Task input Block Start
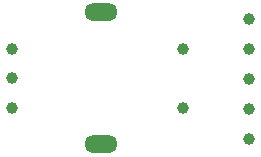
<source format=gbr>
%TF.GenerationSoftware,KiCad,Pcbnew,7.0.6*%
%TF.CreationDate,2023-09-12T23:14:50-07:00*%
%TF.ProjectId,Rotary Encoder Board,526f7461-7279-4204-956e-636f64657220,rev?*%
%TF.SameCoordinates,Original*%
%TF.FileFunction,Plated,1,2,PTH,Mixed*%
%TF.FilePolarity,Positive*%
%FSLAX46Y46*%
G04 Gerber Fmt 4.6, Leading zero omitted, Abs format (unit mm)*
G04 Created by KiCad (PCBNEW 7.0.6) date 2023-09-12 23:14:50*
%MOMM*%
%LPD*%
G01*
G04 APERTURE LIST*
%TA.AperFunction,ComponentDrill*%
%ADD10C,1.000000*%
%TD*%
G04 aperture for slot hole*
%TA.AperFunction,ComponentDrill*%
%ADD11O,2.800000X1.500000*%
%TD*%
G04 APERTURE END LIST*
D10*
%TO.C,SW1*%
X132089000Y-84507000D03*
X132089000Y-87007000D03*
X132089000Y-89507000D03*
X146589000Y-84507000D03*
X146589000Y-89507000D03*
%TO.C,J1*%
X152151190Y-81950000D03*
X152151190Y-84490000D03*
X152151190Y-87030000D03*
X152151190Y-89570000D03*
X152151190Y-92110000D03*
D11*
%TO.C,SW1*%
X139589000Y-81407000D03*
X139589000Y-92607000D03*
M02*

</source>
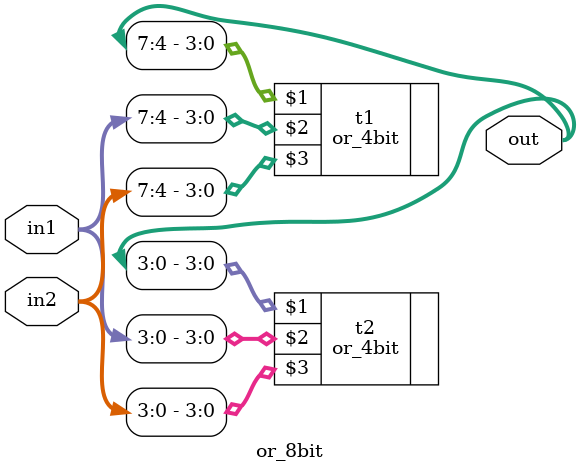
<source format=v>
module or_8bit(out,in1,in2);
input [7:0] in1, in2;
output [7:0] out;

or_4bit t1(out[7:4], in1[7:4], in2[7:4]);
or_4bit t2(out[3:0], in1[3:0], in2[3:0]);
			
endmodule
</source>
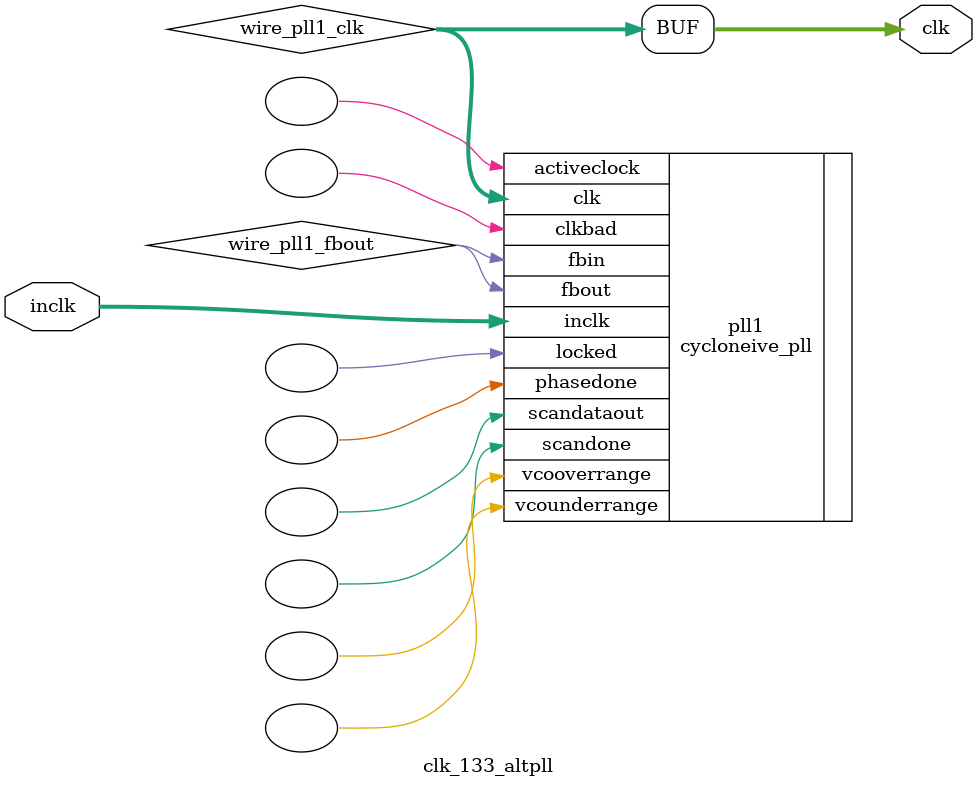
<source format=v>






//synthesis_resources = cycloneive_pll 1 
//synopsys translate_off
`timescale 1 ps / 1 ps
//synopsys translate_on
module  clk_133_altpll
	( 
	clk,
	inclk) /* synthesis synthesis_clearbox=1 */;
	output   [4:0]  clk;
	input   [1:0]  inclk;
`ifndef ALTERA_RESERVED_QIS
// synopsys translate_off
`endif
	tri0   [1:0]  inclk;
`ifndef ALTERA_RESERVED_QIS
// synopsys translate_on
`endif

	wire  [4:0]   wire_pll1_clk;
	wire  wire_pll1_fbout;

	cycloneive_pll   pll1
	( 
	.activeclock(),
	.clk(wire_pll1_clk),
	.clkbad(),
	.fbin(wire_pll1_fbout),
	.fbout(wire_pll1_fbout),
	.inclk(inclk),
	.locked(),
	.phasedone(),
	.scandataout(),
	.scandone(),
	.vcooverrange(),
	.vcounderrange()
	`ifndef FORMAL_VERIFICATION
	// synopsys translate_off
	`endif
	,
	.areset(1'b0),
	.clkswitch(1'b0),
	.configupdate(1'b0),
	.pfdena(1'b1),
	.phasecounterselect({3{1'b0}}),
	.phasestep(1'b0),
	.phaseupdown(1'b0),
	.scanclk(1'b0),
	.scanclkena(1'b1),
	.scandata(1'b0)
	`ifndef FORMAL_VERIFICATION
	// synopsys translate_on
	`endif
	);
	defparam
		pll1.bandwidth_type = "auto",
		pll1.clk0_divide_by = 2,
		pll1.clk0_duty_cycle = 50,
		pll1.clk0_multiply_by = 3,
		pll1.clk0_phase_shift = "0",
		pll1.clk1_divide_by = 2,
		pll1.clk1_duty_cycle = 50,
		pll1.clk1_multiply_by = 3,
		pll1.clk1_phase_shift = "6667",
		pll1.compensate_clock = "clk0",
		pll1.inclk0_input_frequency = 20000,
		pll1.operation_mode = "normal",
		pll1.pll_type = "auto",
		pll1.lpm_type = "cycloneive_pll";
	assign
		clk = {wire_pll1_clk[4:0]};
endmodule //clk_133_altpll
//VALID FILE

</source>
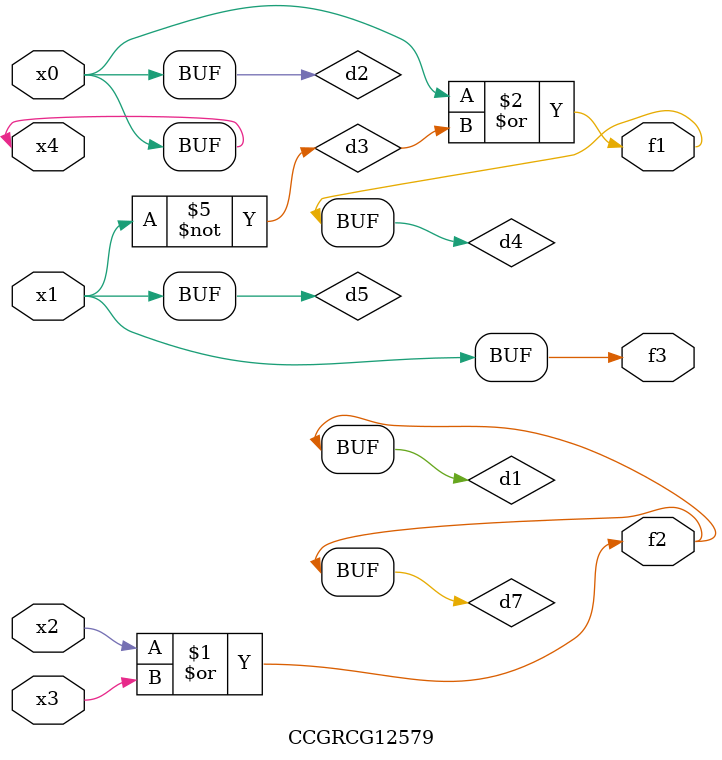
<source format=v>
module CCGRCG12579(
	input x0, x1, x2, x3, x4,
	output f1, f2, f3
);

	wire d1, d2, d3, d4, d5, d6, d7;

	or (d1, x2, x3);
	buf (d2, x0, x4);
	not (d3, x1);
	or (d4, d2, d3);
	not (d5, d3);
	nand (d6, d1, d3);
	or (d7, d1);
	assign f1 = d4;
	assign f2 = d7;
	assign f3 = d5;
endmodule

</source>
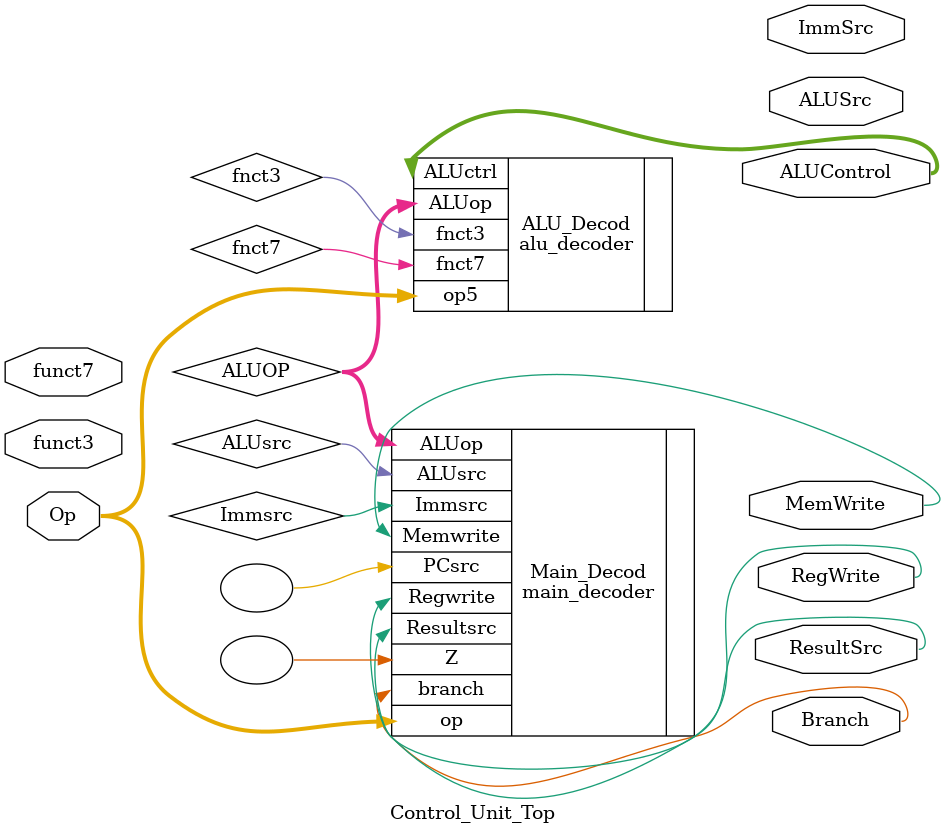
<source format=v>
`timescale 1ns / 1ps
module Control_Unit_Top(Op,RegWrite,ImmSrc,ALUSrc,MemWrite,ResultSrc,Branch,funct3,funct7,ALUControl);

		input [6:0] Op,funct7;
		input [2:0] funct3;
		output RegWrite,ALUSrc,MemWrite,ResultSrc,Branch;
		output [1:0]ImmSrc;
		output [2:0]ALUControl;
		
		wire [1:0] ALUOP;
		
		
	main_decoder Main_Decod (
    .Z(), 
    .branch(Branch), 
    .op(Op), 
    .PCsrc(), 
    .Memwrite(MemWrite), 
    .Resultsrc(ResultSrc), 
    .ALUsrc(ALUsrc), 
    .Immsrc(Immsrc), 
    .Regwrite(RegWrite), 
    .ALUop(ALUOP)
    );

		
	alu_decoder ALU_Decod (
    .op5(Op), 
    .ALUop(ALUOP), 
    .fnct3(fnct3), 
    .fnct7(fnct7), 
    .ALUctrl(ALUControl)
    );



endmodule

</source>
Task input Block End
▶ **Task statement**
Copy out the entries verbatim, but skip every picture.

▶ **Expected answer**
<source format=gbr>
%TF.GenerationSoftware,KiCad,Pcbnew,7.0.6*%
%TF.CreationDate,2023-09-12T23:14:50-07:00*%
%TF.ProjectId,Rotary Encoder Board,526f7461-7279-4204-956e-636f64657220,rev?*%
%TF.SameCoordinates,Original*%
%TF.FileFunction,Plated,1,2,PTH,Mixed*%
%TF.FilePolarity,Positive*%
%FSLAX46Y46*%
G04 Gerber Fmt 4.6, Leading zero omitted, Abs format (unit mm)*
G04 Created by KiCad (PCBNEW 7.0.6) date 2023-09-12 23:14:50*
%MOMM*%
%LPD*%
G01*
G04 APERTURE LIST*
%TA.AperFunction,ComponentDrill*%
%ADD10C,1.000000*%
%TD*%
G04 aperture for slot hole*
%TA.AperFunction,ComponentDrill*%
%ADD11O,2.800000X1.500000*%
%TD*%
G04 APERTURE END LIST*
D10*
%TO.C,SW1*%
X132089000Y-84507000D03*
X132089000Y-87007000D03*
X132089000Y-89507000D03*
X146589000Y-84507000D03*
X146589000Y-89507000D03*
%TO.C,J1*%
X152151190Y-81950000D03*
X152151190Y-84490000D03*
X152151190Y-87030000D03*
X152151190Y-89570000D03*
X152151190Y-92110000D03*
D11*
%TO.C,SW1*%
X139589000Y-81407000D03*
X139589000Y-92607000D03*
M02*

</source>
<source format=v>
module or_8bit(out,in1,in2);
input [7:0] in1, in2;
output [7:0] out;

or_4bit t1(out[7:4], in1[7:4], in2[7:4]);
or_4bit t2(out[3:0], in1[3:0], in2[3:0]);
			
endmodule
</source>
<source format=v>






//synthesis_resources = cycloneive_pll 1 
//synopsys translate_off
`timescale 1 ps / 1 ps
//synopsys translate_on
module  clk_133_altpll
	( 
	clk,
	inclk) /* synthesis synthesis_clearbox=1 */;
	output   [4:0]  clk;
	input   [1:0]  inclk;
`ifndef ALTERA_RESERVED_QIS
// synopsys translate_off
`endif
	tri0   [1:0]  inclk;
`ifndef ALTERA_RESERVED_QIS
// synopsys translate_on
`endif

	wire  [4:0]   wire_pll1_clk;
	wire  wire_pll1_fbout;

	cycloneive_pll   pll1
	( 
	.activeclock(),
	.clk(wire_pll1_clk),
	.clkbad(),
	.fbin(wire_pll1_fbout),
	.fbout(wire_pll1_fbout),
	.inclk(inclk),
	.locked(),
	.phasedone(),
	.scandataout(),
	.scandone(),
	.vcooverrange(),
	.vcounderrange()
	`ifndef FORMAL_VERIFICATION
	// synopsys translate_off
	`endif
	,
	.areset(1'b0),
	.clkswitch(1'b0),
	.configupdate(1'b0),
	.pfdena(1'b1),
	.phasecounterselect({3{1'b0}}),
	.phasestep(1'b0),
	.phaseupdown(1'b0),
	.scanclk(1'b0),
	.scanclkena(1'b1),
	.scandata(1'b0)
	`ifndef FORMAL_VERIFICATION
	// synopsys translate_on
	`endif
	);
	defparam
		pll1.bandwidth_type = "auto",
		pll1.clk0_divide_by = 2,
		pll1.clk0_duty_cycle = 50,
		pll1.clk0_multiply_by = 3,
		pll1.clk0_phase_shift = "0",
		pll1.clk1_divide_by = 2,
		pll1.clk1_duty_cycle = 50,
		pll1.clk1_multiply_by = 3,
		pll1.clk1_phase_shift = "6667",
		pll1.compensate_clock = "clk0",
		pll1.inclk0_input_frequency = 20000,
		pll1.operation_mode = "normal",
		pll1.pll_type = "auto",
		pll1.lpm_type = "cycloneive_pll";
	assign
		clk = {wire_pll1_clk[4:0]};
endmodule //clk_133_altpll
//VALID FILE

</source>
<source format=v>
module CCGRCG12579(
	input x0, x1, x2, x3, x4,
	output f1, f2, f3
);

	wire d1, d2, d3, d4, d5, d6, d7;

	or (d1, x2, x3);
	buf (d2, x0, x4);
	not (d3, x1);
	or (d4, d2, d3);
	not (d5, d3);
	nand (d6, d1, d3);
	or (d7, d1);
	assign f1 = d4;
	assign f2 = d7;
	assign f3 = d5;
endmodule

</source>
<source format=v>
`timescale 1ns / 1ps
module Control_Unit_Top(Op,RegWrite,ImmSrc,ALUSrc,MemWrite,ResultSrc,Branch,funct3,funct7,ALUControl);

		input [6:0] Op,funct7;
		input [2:0] funct3;
		output RegWrite,ALUSrc,MemWrite,ResultSrc,Branch;
		output [1:0]ImmSrc;
		output [2:0]ALUControl;
		
		wire [1:0] ALUOP;
		
		
	main_decoder Main_Decod (
    .Z(), 
    .branch(Branch), 
    .op(Op), 
    .PCsrc(), 
    .Memwrite(MemWrite), 
    .Resultsrc(ResultSrc), 
    .ALUsrc(ALUsrc), 
    .Immsrc(Immsrc), 
    .Regwrite(RegWrite), 
    .ALUop(ALUOP)
    );

		
	alu_decoder ALU_Decod (
    .op5(Op), 
    .ALUop(ALUOP), 
    .fnct3(fnct3), 
    .fnct7(fnct7), 
    .ALUctrl(ALUControl)
    );



endmodule

</source>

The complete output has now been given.